**PAGE EXCERPT**.

Re: [Phys-l] E=mc^2 because E=mc^2?

["LaMontagne, Bob" <RLAMONT@providence.edu>]

All quite correct - but I think it misses the point of the original
question - How to present a plausible argument (derivation?) to a
conceptual physics student as to why we use E = mc2. Starting with the
invariant Energy-momentum expression is like answering a person who is
asking how to make an omelet by giving the details of how you first
raise a chicken.

Einstein gave a very simple derivation using a photon shuttling back and
forth by emission and absorption in a tube. There is no use of 4-space
and it is extremely intuitive. This would be more akin to telling the
prospective cook to first crack an egg.

Bob at PC

> -----Original Message-----
> From: phys-l-bounces@carnot.physics.buffalo.edu [mailto:phys-l-
> bounces@carnot.physics.buffalo.edu] On Behalf Of John Denker
> Sent: Wednesday, April 25, 2007 2:24 PM
> To: Forum for Physics Educators
> Subject: Re: [Phys-l] E=mc^2 because E=mc^2?
>
> On 04/25/2007 12:33 PM, Fayngold, Moses wrote:
>
> >   In this respect I agree with Sciama, not with John.
>
> I don't know what Sciama said about this, but my usage agrees
> with Misner/Thorne/Wheeler, with Weinberger, ..... and with
> Einstein.
>
>    Reference:   Gary Oas, ``On the abuse and use of relativistic
mass''
>      http://arxiv.org/PS_cache/physics/pdf/0504/0504110.pdf
>
>
> > The photons
> > are massless - in the sense that they have zero rest mass;
> > however, they have a non-zero relativistic mass m.
>
> In a supposedly-introductory article, if they are going to
> use "mass" in a way contrary to decades-old convention, it
> might have been nice to explain that a little bit.
>
> >   Moreover, there are situations when a single photon in free space
> > has A NON-ZERO REST MASS! Such a situation can be created in a
quantum
> > optics experiement when a single photon is passed through a
> > beam-splitter and no attempt is made to locate path chosen by the
> > passed photon; in this case the meaningful characteristic of the
photon
> >  is its average momentum, which is, in this state, NOT equal to E/c.
>
> 1) I didn't say it was equal to E/c, and
> 2) This is not even remotely relevant to the article in question ...

Source texts of formatted documents
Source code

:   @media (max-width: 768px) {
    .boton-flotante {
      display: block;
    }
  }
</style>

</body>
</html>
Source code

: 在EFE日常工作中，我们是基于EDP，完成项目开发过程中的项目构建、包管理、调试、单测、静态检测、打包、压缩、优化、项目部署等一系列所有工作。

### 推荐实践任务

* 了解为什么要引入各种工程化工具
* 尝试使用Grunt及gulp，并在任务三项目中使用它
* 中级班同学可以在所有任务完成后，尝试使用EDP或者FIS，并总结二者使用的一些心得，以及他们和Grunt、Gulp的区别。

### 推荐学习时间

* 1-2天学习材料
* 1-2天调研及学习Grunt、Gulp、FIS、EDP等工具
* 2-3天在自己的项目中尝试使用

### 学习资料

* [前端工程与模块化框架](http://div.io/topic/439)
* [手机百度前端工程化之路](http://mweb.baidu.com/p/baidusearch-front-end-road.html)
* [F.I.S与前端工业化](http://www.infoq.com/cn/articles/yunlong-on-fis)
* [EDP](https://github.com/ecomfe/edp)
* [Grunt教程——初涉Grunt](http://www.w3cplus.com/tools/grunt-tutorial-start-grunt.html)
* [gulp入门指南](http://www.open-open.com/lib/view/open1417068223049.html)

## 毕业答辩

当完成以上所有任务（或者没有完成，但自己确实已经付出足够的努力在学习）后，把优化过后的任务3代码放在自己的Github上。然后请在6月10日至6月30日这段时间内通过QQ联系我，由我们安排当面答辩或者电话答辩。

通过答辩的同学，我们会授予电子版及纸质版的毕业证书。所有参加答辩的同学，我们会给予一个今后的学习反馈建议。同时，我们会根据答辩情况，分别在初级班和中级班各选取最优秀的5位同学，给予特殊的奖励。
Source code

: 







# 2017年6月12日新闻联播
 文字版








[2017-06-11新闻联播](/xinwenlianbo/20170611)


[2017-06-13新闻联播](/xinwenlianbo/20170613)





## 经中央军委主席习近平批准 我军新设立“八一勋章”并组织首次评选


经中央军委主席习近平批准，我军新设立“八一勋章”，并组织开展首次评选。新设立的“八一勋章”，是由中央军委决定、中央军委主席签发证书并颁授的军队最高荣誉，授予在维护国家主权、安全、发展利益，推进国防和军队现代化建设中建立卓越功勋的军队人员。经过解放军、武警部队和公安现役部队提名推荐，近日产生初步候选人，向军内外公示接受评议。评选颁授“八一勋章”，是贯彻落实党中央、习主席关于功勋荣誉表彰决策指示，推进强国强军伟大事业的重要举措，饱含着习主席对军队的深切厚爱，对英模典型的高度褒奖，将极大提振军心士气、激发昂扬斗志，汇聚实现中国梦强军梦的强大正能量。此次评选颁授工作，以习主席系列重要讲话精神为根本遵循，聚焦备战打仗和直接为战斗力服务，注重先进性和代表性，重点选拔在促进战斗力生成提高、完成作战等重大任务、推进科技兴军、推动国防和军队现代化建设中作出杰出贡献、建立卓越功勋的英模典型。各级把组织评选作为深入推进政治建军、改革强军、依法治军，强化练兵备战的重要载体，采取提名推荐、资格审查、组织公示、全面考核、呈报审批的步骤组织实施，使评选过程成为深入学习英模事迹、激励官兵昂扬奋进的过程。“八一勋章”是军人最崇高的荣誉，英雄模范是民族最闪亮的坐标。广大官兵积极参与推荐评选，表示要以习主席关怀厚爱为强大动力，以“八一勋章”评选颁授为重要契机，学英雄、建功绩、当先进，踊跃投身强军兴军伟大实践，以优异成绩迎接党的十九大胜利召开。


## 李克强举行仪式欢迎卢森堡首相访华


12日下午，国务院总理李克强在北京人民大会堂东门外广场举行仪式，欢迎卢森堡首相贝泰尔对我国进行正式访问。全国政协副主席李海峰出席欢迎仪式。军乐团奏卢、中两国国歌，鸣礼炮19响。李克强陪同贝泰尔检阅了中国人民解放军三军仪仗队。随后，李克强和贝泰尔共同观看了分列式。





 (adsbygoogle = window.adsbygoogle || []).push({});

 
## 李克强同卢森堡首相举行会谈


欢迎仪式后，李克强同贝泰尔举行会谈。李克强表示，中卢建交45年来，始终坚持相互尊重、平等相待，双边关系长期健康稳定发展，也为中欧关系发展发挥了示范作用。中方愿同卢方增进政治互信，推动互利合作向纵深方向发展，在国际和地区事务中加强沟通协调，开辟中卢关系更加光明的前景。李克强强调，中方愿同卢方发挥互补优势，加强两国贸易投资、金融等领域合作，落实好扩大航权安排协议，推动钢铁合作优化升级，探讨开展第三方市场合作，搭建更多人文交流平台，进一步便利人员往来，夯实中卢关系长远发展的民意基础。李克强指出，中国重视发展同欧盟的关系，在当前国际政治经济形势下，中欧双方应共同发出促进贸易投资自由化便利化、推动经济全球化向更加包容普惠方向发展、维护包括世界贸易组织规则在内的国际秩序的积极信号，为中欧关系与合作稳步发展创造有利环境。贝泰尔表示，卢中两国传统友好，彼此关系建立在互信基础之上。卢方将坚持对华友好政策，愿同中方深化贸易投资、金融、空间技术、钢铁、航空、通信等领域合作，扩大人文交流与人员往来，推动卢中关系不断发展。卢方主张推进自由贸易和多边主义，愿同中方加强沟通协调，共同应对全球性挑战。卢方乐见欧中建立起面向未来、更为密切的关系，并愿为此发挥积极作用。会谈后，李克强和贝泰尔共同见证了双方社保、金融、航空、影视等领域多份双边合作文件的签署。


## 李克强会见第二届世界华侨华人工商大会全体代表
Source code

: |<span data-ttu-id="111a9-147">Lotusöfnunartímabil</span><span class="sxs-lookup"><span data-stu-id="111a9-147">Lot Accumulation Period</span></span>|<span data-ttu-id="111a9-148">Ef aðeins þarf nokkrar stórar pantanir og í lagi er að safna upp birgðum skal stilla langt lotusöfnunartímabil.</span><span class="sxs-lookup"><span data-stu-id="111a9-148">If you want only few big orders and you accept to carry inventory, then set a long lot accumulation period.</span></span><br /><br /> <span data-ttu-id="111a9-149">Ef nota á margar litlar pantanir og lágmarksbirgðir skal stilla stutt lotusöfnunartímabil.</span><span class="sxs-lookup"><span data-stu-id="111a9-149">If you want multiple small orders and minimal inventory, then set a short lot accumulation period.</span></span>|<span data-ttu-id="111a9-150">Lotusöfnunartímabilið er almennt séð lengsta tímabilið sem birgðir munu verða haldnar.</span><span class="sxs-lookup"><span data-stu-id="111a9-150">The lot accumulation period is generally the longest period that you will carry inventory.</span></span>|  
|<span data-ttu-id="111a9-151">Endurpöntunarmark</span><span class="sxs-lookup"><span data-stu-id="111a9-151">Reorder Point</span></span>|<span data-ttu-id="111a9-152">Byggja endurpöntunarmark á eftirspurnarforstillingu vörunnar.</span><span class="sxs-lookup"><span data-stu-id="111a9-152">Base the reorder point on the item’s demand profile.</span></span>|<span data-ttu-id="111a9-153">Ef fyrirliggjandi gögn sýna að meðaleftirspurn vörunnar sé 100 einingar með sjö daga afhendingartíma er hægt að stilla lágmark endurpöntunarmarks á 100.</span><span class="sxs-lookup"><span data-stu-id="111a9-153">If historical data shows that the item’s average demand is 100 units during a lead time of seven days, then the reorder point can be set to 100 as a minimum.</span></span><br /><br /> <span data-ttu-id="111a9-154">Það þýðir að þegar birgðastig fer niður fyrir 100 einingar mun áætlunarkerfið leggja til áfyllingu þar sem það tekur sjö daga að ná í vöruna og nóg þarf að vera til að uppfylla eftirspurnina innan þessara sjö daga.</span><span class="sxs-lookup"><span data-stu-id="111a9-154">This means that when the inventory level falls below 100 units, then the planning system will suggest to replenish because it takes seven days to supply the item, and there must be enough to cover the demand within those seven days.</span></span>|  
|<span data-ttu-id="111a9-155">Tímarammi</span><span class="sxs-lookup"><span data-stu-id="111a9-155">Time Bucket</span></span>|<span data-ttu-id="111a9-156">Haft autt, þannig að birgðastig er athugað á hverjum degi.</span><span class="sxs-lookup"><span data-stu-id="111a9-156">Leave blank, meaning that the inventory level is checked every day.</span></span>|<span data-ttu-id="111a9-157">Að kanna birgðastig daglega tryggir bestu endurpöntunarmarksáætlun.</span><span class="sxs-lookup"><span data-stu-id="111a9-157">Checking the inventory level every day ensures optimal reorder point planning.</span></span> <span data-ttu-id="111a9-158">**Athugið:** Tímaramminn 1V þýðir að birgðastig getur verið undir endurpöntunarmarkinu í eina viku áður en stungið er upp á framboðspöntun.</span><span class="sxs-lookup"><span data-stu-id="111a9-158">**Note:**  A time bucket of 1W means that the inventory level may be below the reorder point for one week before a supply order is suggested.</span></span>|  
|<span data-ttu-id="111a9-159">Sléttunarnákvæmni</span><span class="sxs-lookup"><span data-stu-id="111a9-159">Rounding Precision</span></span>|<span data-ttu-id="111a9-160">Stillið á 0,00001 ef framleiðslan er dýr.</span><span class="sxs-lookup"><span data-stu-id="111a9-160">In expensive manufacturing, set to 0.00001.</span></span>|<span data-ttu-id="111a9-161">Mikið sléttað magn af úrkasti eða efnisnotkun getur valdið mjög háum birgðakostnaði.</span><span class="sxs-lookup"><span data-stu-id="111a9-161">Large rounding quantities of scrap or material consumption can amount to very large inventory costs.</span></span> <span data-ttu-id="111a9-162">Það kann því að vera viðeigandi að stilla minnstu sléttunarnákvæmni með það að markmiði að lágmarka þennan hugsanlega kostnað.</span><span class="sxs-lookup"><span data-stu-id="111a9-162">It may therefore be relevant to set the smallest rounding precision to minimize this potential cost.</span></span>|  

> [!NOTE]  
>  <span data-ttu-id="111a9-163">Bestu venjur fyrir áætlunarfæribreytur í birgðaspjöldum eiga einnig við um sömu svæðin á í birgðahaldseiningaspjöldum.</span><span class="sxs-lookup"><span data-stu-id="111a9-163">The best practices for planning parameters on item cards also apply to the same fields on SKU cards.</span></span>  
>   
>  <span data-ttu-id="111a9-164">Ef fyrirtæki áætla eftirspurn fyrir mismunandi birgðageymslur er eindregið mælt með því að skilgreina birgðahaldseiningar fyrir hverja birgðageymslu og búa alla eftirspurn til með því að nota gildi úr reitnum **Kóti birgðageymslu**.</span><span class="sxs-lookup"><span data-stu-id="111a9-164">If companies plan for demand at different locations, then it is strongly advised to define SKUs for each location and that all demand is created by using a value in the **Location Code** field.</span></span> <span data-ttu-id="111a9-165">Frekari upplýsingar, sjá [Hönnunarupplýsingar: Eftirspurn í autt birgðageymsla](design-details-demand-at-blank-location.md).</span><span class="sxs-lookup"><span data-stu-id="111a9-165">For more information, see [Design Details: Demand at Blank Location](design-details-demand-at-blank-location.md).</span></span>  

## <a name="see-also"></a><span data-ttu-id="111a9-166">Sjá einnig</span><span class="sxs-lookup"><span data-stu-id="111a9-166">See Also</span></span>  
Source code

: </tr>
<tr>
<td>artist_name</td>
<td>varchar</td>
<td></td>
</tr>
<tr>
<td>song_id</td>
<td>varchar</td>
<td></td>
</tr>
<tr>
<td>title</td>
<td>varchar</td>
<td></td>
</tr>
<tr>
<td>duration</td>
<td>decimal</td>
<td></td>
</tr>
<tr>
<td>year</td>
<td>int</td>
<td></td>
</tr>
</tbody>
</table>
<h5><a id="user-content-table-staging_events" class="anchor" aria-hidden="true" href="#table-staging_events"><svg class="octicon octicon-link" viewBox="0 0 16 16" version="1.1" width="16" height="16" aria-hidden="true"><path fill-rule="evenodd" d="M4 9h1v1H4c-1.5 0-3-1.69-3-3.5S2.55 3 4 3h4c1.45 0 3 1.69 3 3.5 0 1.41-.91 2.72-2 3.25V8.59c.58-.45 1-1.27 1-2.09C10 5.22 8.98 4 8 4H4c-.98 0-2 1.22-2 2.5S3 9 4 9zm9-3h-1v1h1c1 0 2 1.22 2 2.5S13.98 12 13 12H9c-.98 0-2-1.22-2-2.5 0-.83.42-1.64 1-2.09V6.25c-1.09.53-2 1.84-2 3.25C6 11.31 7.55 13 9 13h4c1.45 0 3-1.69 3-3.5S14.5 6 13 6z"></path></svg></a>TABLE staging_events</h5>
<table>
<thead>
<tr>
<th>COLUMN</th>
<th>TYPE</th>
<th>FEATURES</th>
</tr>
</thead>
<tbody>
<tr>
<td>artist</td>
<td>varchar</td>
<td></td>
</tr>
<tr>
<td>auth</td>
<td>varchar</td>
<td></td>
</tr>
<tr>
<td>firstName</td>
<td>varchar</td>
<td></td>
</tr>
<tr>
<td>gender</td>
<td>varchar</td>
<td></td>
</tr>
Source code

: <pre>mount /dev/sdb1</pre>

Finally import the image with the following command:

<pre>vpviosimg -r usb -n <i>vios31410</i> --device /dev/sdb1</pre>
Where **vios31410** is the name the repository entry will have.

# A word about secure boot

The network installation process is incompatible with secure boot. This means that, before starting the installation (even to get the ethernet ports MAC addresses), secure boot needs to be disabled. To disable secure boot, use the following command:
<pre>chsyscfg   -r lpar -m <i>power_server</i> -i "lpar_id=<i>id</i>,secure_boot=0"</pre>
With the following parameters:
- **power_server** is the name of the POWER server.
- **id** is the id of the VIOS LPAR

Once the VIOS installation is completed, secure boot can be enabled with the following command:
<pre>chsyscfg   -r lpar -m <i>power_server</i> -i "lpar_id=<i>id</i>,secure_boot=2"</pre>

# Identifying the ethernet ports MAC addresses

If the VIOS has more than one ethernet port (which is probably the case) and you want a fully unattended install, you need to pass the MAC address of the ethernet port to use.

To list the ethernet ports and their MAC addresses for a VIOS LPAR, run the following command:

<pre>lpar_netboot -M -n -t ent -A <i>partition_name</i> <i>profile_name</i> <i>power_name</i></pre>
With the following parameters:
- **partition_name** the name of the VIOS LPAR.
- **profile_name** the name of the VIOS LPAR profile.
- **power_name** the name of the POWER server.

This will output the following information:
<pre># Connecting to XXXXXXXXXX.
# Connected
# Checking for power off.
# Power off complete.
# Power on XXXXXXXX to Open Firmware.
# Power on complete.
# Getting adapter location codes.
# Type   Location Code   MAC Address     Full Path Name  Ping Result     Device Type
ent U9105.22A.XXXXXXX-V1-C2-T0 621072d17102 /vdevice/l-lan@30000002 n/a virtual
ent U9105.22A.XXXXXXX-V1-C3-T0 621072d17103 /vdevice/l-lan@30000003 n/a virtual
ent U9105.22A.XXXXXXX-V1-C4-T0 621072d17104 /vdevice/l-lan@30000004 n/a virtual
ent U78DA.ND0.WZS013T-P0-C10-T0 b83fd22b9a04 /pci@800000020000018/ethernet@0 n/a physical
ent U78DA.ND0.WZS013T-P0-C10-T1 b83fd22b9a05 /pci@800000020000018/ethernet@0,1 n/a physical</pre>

**TO DO**.
**A.** For each statement about the forum thread, answer yes or no, and quote the exact words of the forum thread that decide it. (i) Einstein's derivation with a photon in a tube relies on 4-space. (ii) John Denker's quoted message was sent on April 25, 2007. (iii) Fayngold holds that photons have a non-zero relativistic mass.
**B.** Count the lines of the rows that contain the string "table", and give only the number.
The forum thread and the rows have no connection to each other.

**OUTPUTS BY TASK**.
**A.**
(i) No: "There is no use of 4-space"
(ii) Yes: "Sent: Wednesday, April 25, 2007 2:24 PM"
(iii) Yes: "however, they have a non-zero relativistic mass m."

**B.** 3